__SOURCE DOCUMENT__:
# I need some serious advice. We both need the help.



## AEuge87

Hello everyone. Hoping this community becomes the outlet I need for a safe place to talk to someone about what I am going through and to get some advice. I don't feel comfortable speaking about the issues I'm having with my marriage with my wife because she immediately gets defensive and it becomes me fault. She is 27 and has severe depression and anxiety. She always has. To compound this issue, she has post partum depression (we have a beautiful 6 month old son) and refuses to take medication the doctors have prescribed multiple times, but won't go to a therapist because she feels we can't afford it. While they ARE expensive, so are divorces after years of fighting in an unhealthy relationship. She needs help. I need help. Now I'm far from perfect too. When she gets anxious I get angry. When she gets depressed I get angry. I want to be there to support her, but nothing I say or do helps. Nothing her family says or does helps either though, so idk if it's just me failing or if all of us are failing to help or if it's just her genuinely being helpless and needing professional assistance and medicinal help? When she gets upset she goes off the deep end and cries like a child and hyperventilates and spews all sorts of irrational thoughts. Now she has a cold and is so concerned she's going to get our son sick and that he will not be able to breathe when he gets sick too (because it's a guarantee in her mind that he will get sick) and while she's crying and hyperventilating very loudly, I am struggling to put our son to sleep. I finally get him to sleep 

Sent from my LG-H931 using Tapatalk


----------



## AEuge87

Finally get him to sleep and return to see if I can calm her down and she is on the phone with her mom loudly crying and losing it and crying so hard every other word is broken up. I politely say "I got him to sleep finally but he can hear you from the room and it is kind of loud for him, I know that you are upset and I understand why but I am worried that you might wake him up from crying on the phone loudly". That was the wrong thing to say. She told her mom I was being an ******* so now I have 2 women wrong at me and I already can't console her. I'm trying to talk rationalization to her that he's not sick, nor yes anyways, and that we'll deal with it if and when we need to but in the meantime the sooner she gets we'll the less likely he will catch something and that babies get sick all the time and you don't hear of infant dying from the common cold constantly. We have plenty of doctors and hospitals near us and good insurance. We live 5 minutes from his doctor, 5 minutes from a hospital, 2 minutes from an ambulatory fire station. Medical care in an emergency is not a concern of mine. I just don't know what to do to help her. I know I'm a knew member here so unfortunately I can't fully paint a picture of how I am or how she is very clearly right off the bat, but I have hope that over time post after post people can see where I'm at and suggest how to help us both. I'm not perfect, neither and she, and we both need help. She isn't able to help herself and I want to help her but I too am unable currently. I want to change that.

__EXTRACTED MATERIAL__:
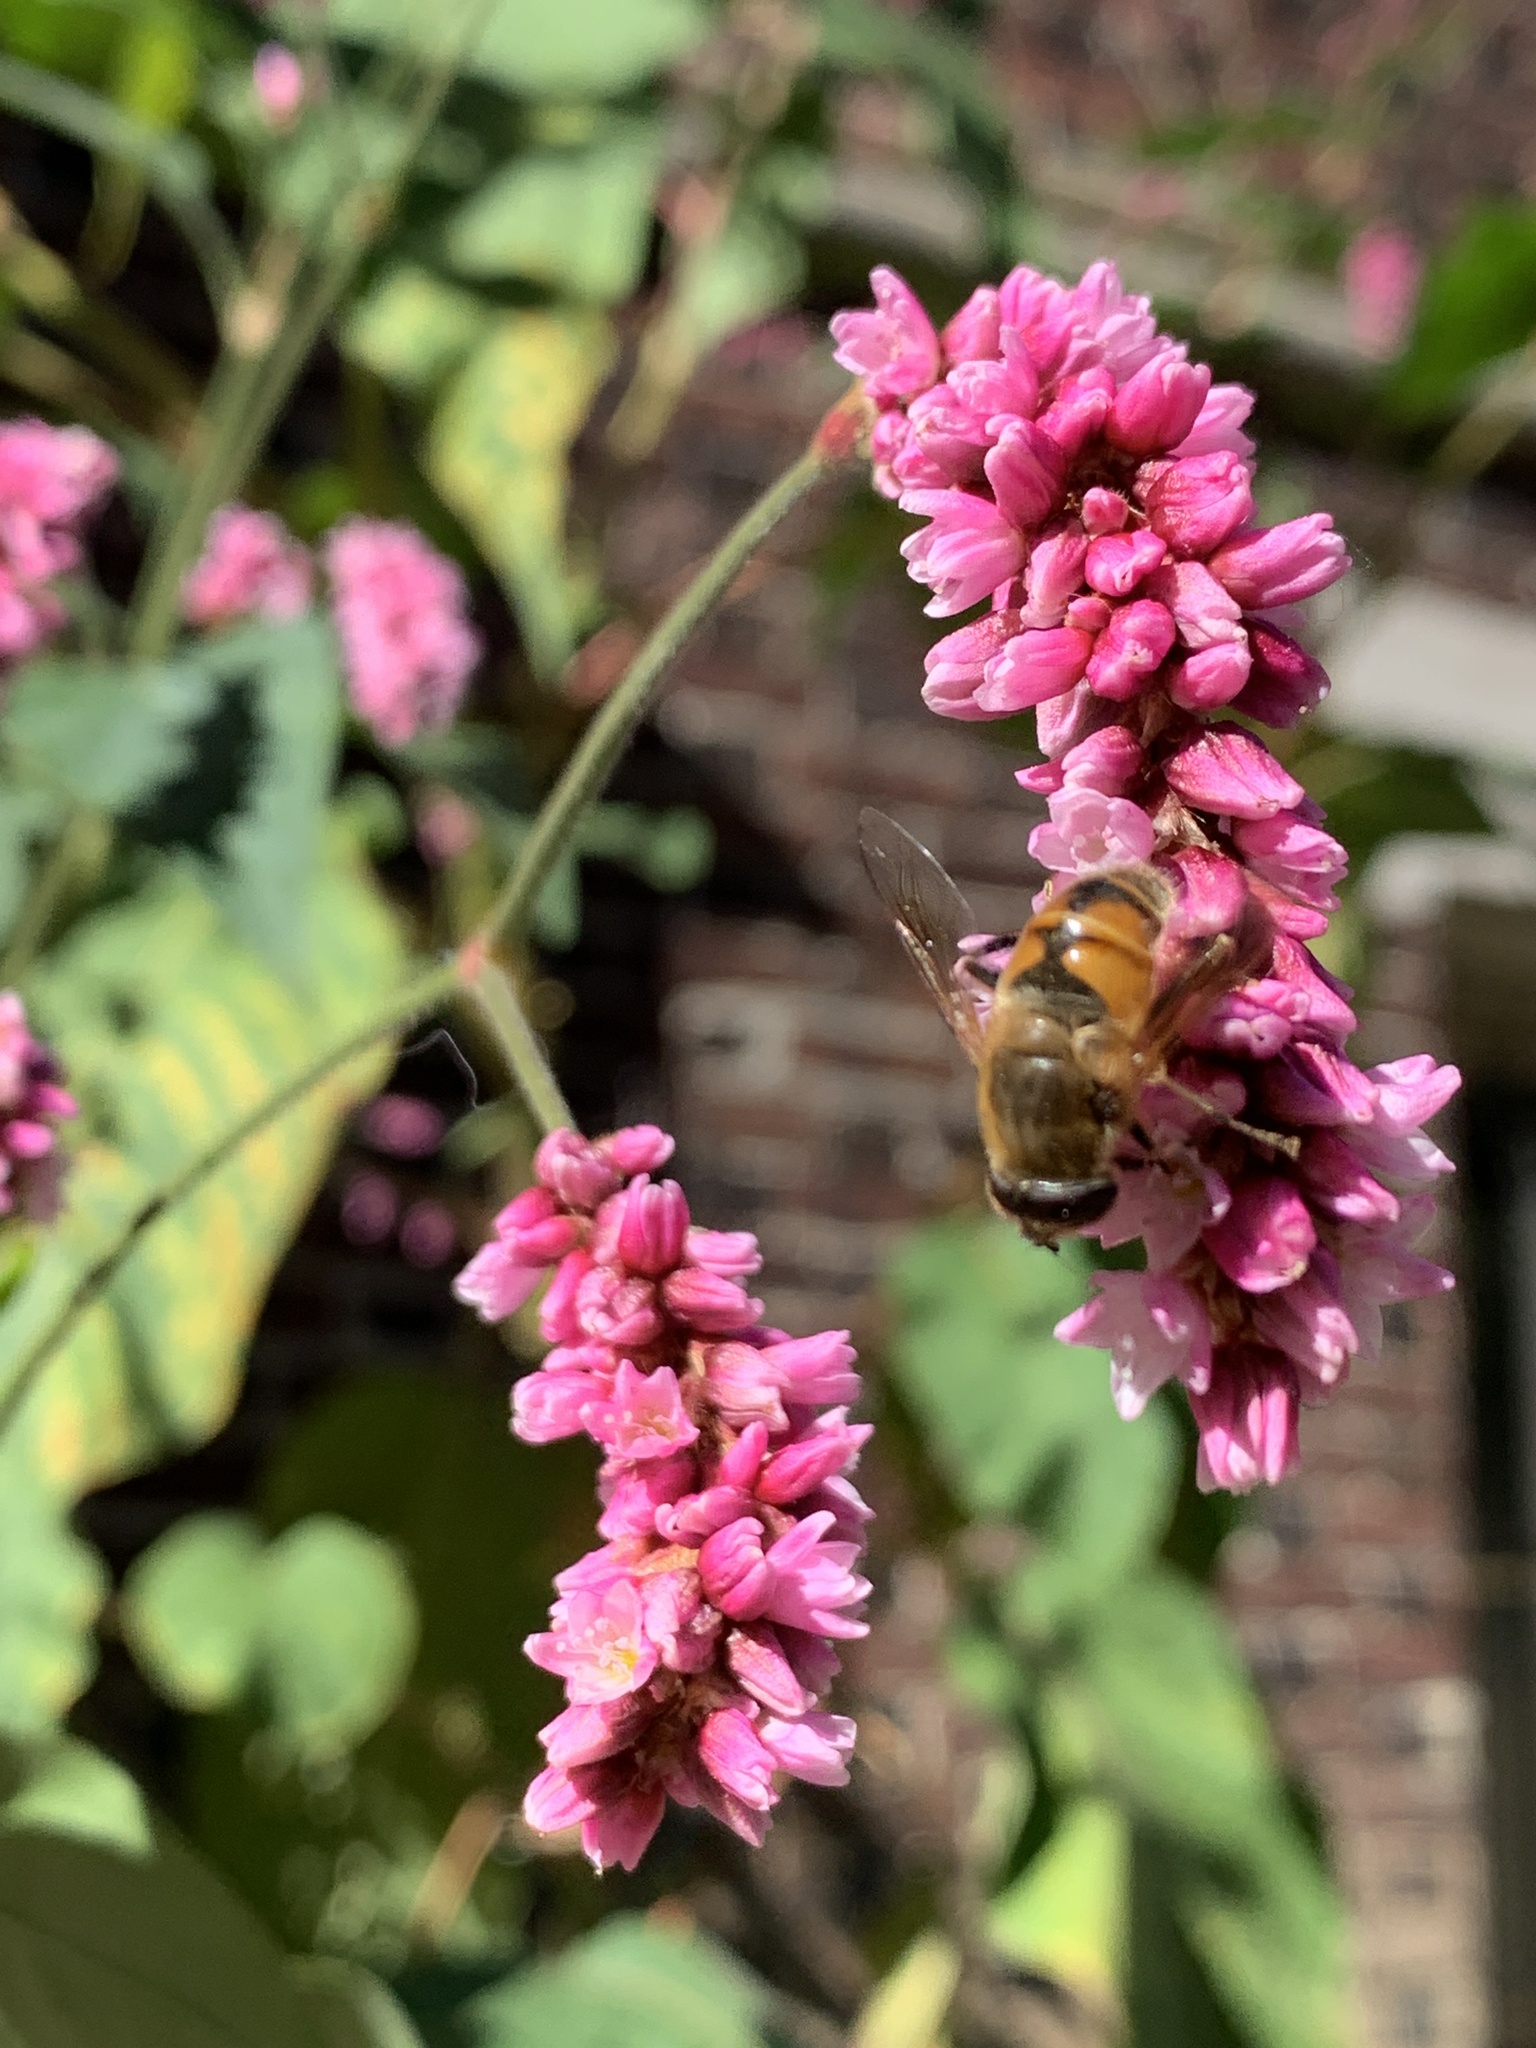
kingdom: Animalia
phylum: Arthropoda
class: Insecta
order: Diptera
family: Syrphidae
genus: Eristalis
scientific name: Eristalis tenax
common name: Drone fly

__YOUR ASSIGNMENT__:
Answer these questions using the forum thread:
1. How old is the poster's wife?
2. How old is the couple's son?
3. How far do they live from an ambulatory fire station?
The items come from a different source than the forum thread.

__OUTPUT FOR THIS TASK__:
1. She is 27.
2. He is 6 months old.
3. 2 minutes.